Stored data entries
▬▬▬

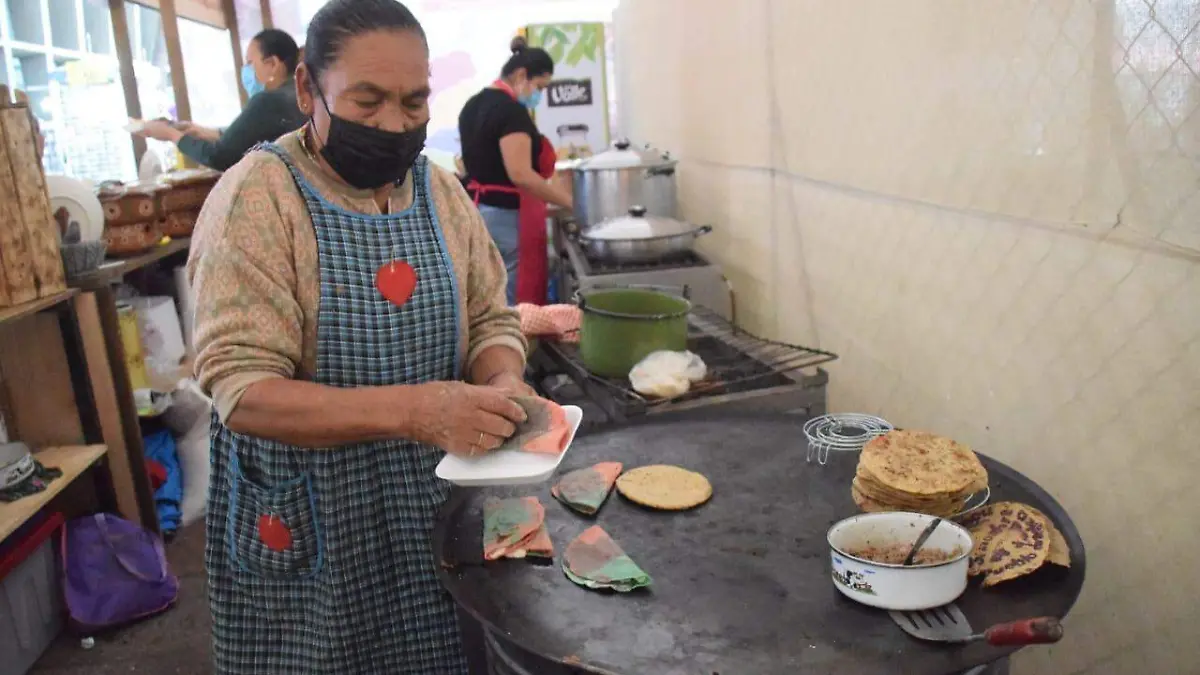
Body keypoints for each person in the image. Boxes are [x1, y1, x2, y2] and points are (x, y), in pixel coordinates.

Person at [187, 1, 536, 671]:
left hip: (430, 501)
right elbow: (243, 390)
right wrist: (417, 411)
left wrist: (502, 380)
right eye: (367, 101)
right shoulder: (258, 198)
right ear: (305, 90)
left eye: (413, 102)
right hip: (315, 517)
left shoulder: (438, 189)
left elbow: (491, 316)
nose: (394, 125)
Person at [458, 36, 572, 305]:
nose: (538, 96)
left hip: (477, 211)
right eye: (539, 87)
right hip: (507, 217)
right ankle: (517, 344)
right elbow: (520, 174)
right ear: (521, 75)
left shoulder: (472, 106)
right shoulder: (511, 113)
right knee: (513, 298)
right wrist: (571, 203)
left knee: (486, 290)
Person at [135, 29, 306, 171]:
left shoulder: (268, 101)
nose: (245, 71)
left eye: (249, 63)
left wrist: (171, 135)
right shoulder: (298, 95)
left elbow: (219, 157)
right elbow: (250, 134)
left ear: (272, 64)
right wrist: (202, 132)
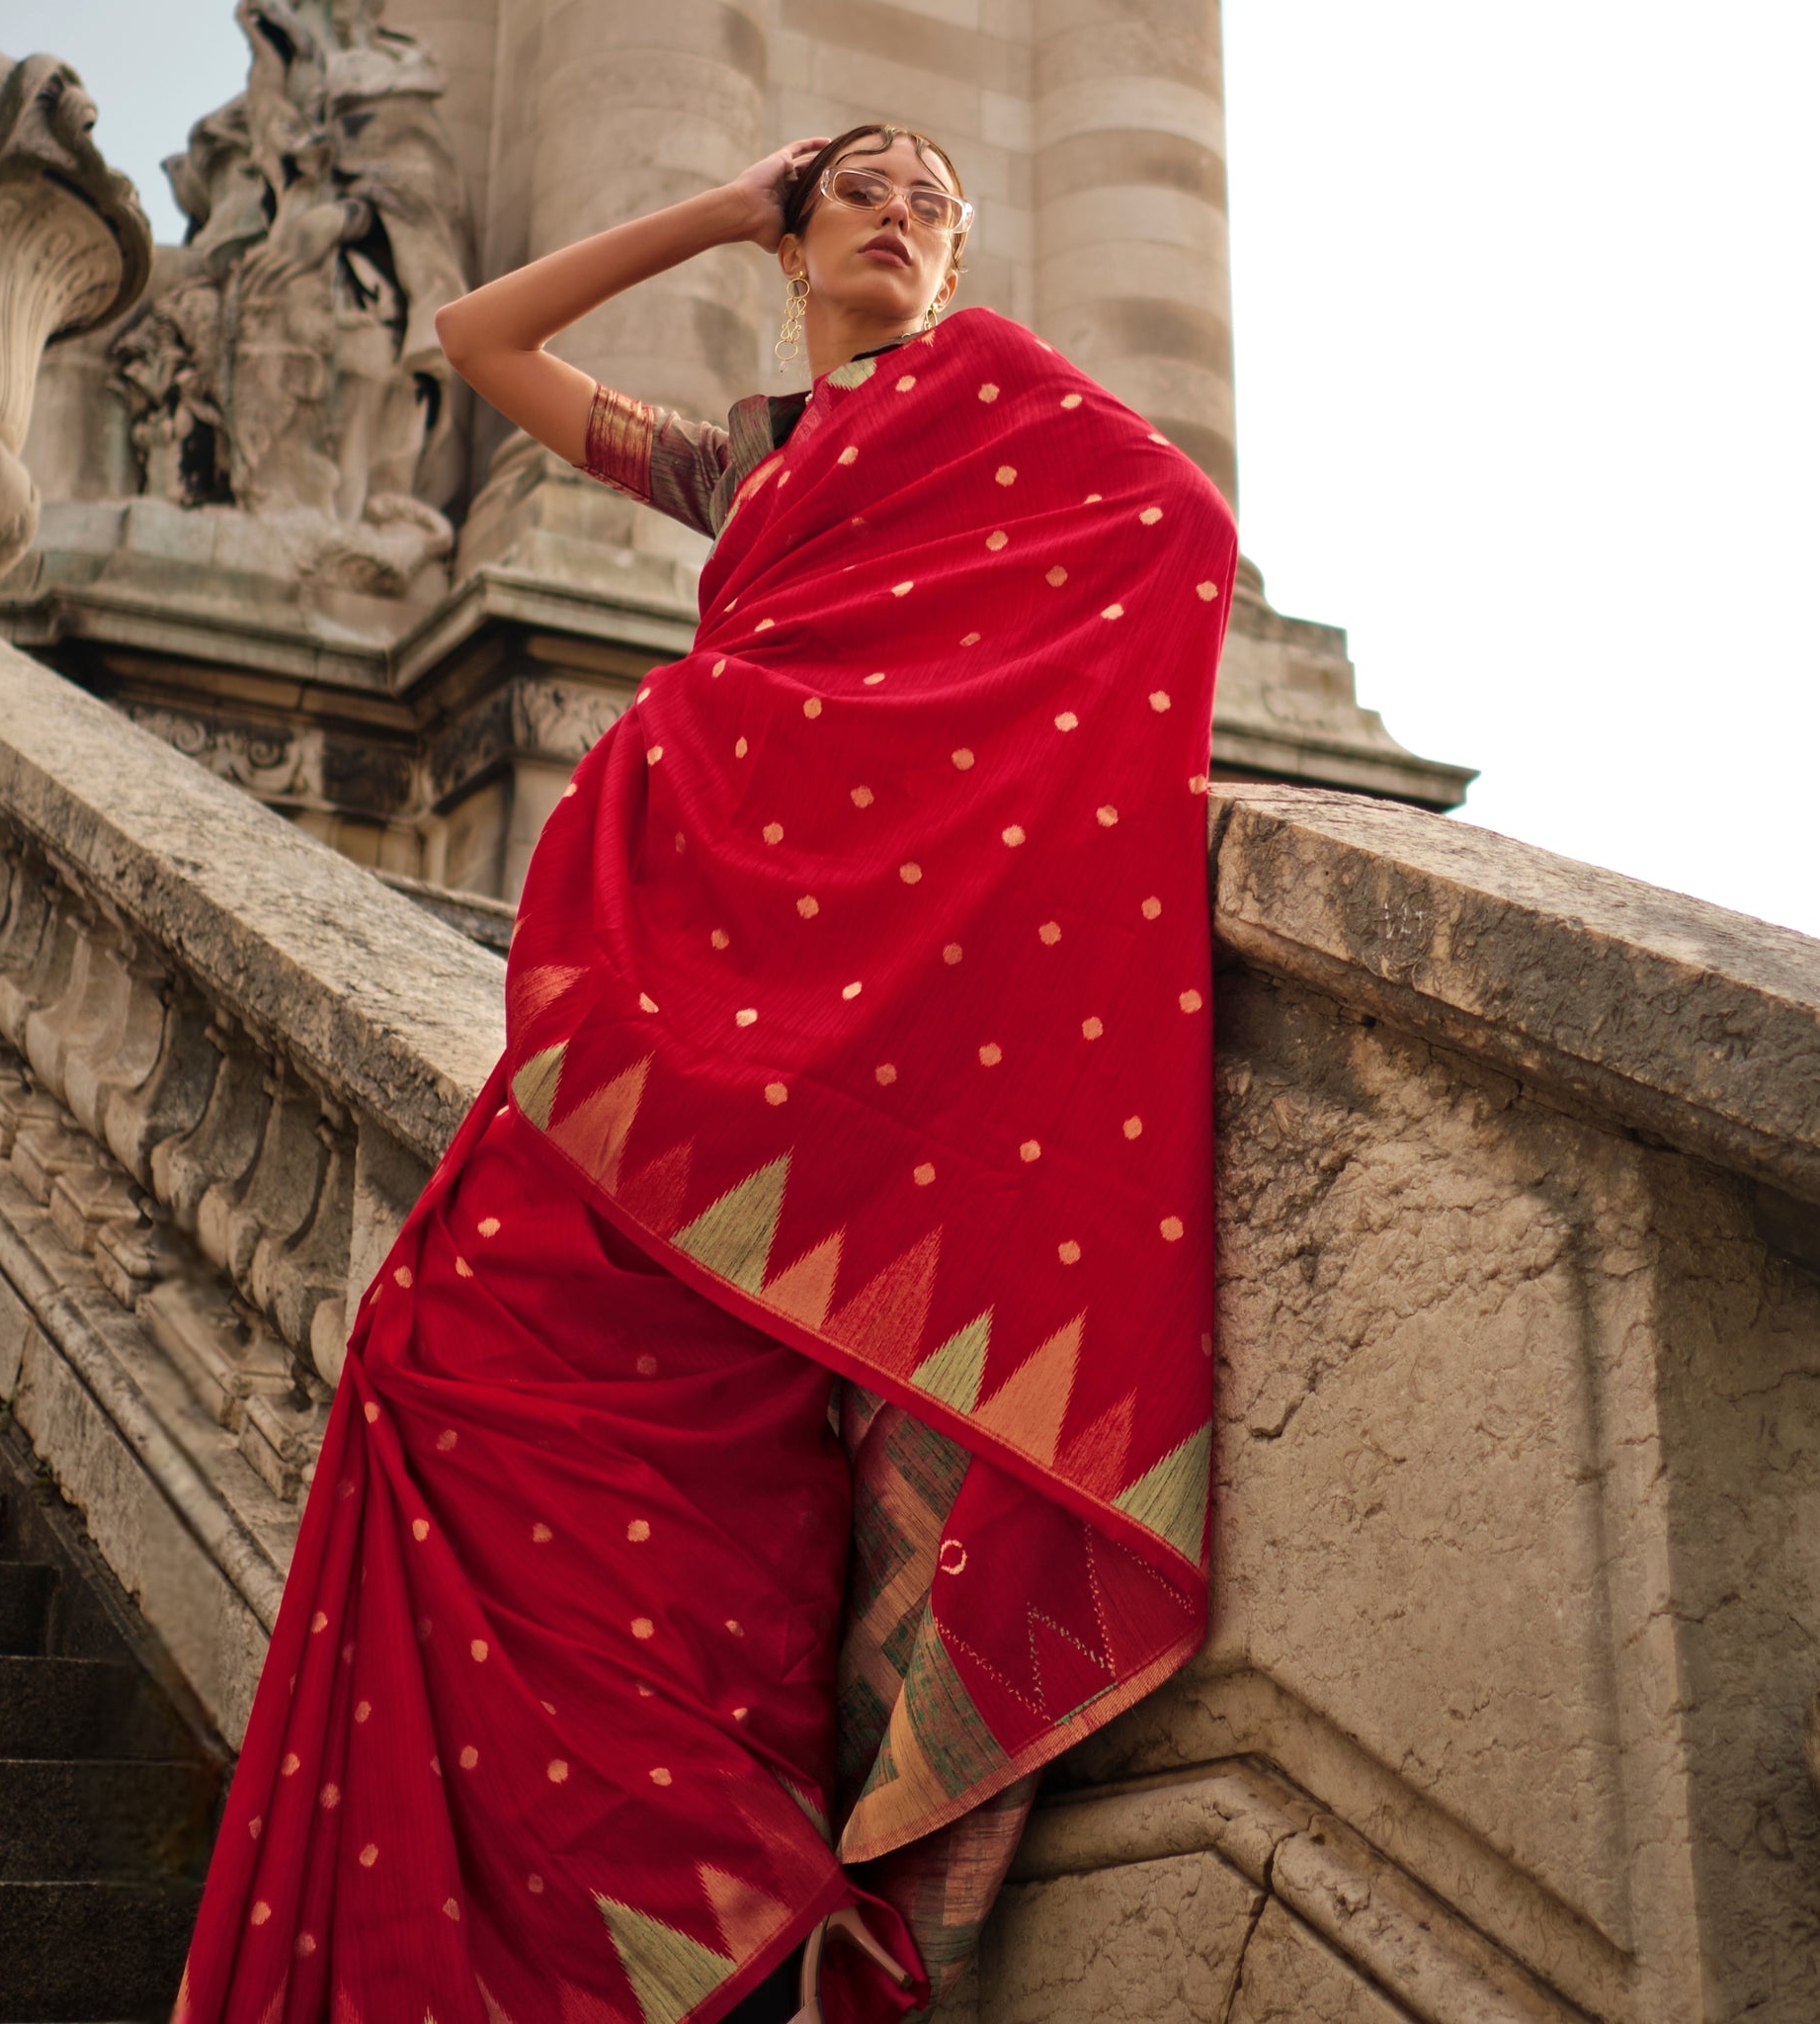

▬▬▬

What you should do: The reply should hold only the lines running from the top of the records to the line containing "left ear: (272, 64)", both included, copied exactly with no pictures.

Answer:
Body keypoints for each person in the image. Boxes are [x1, y1, x2, y2] and points are (x, y), in pixel coordinates.

Person at [187, 1, 536, 671]:
left hip: (430, 501)
right elbow: (243, 390)
right wrist: (417, 411)
left wrist: (502, 380)
right eye: (367, 101)
right shoulder: (258, 198)
right ear: (305, 90)
left eye: (413, 102)
right hip: (315, 517)
left shoulder: (438, 189)
left elbow: (491, 316)
nose: (394, 125)
Person at [458, 36, 572, 305]:
nose: (538, 96)
left hip: (477, 211)
right eye: (539, 87)
right hip: (507, 217)
right ankle: (517, 344)
right elbow: (520, 174)
right ear: (521, 75)
left shoulder: (472, 106)
right shoulder: (511, 113)
right knee: (513, 298)
right wrist: (571, 203)
left knee: (486, 290)
Person at [135, 29, 306, 171]:
left shoulder: (268, 101)
nose: (245, 71)
left eye: (249, 63)
left wrist: (171, 135)
right shoulder: (298, 95)
left elbow: (219, 157)
right elbow: (250, 134)
left ear: (272, 64)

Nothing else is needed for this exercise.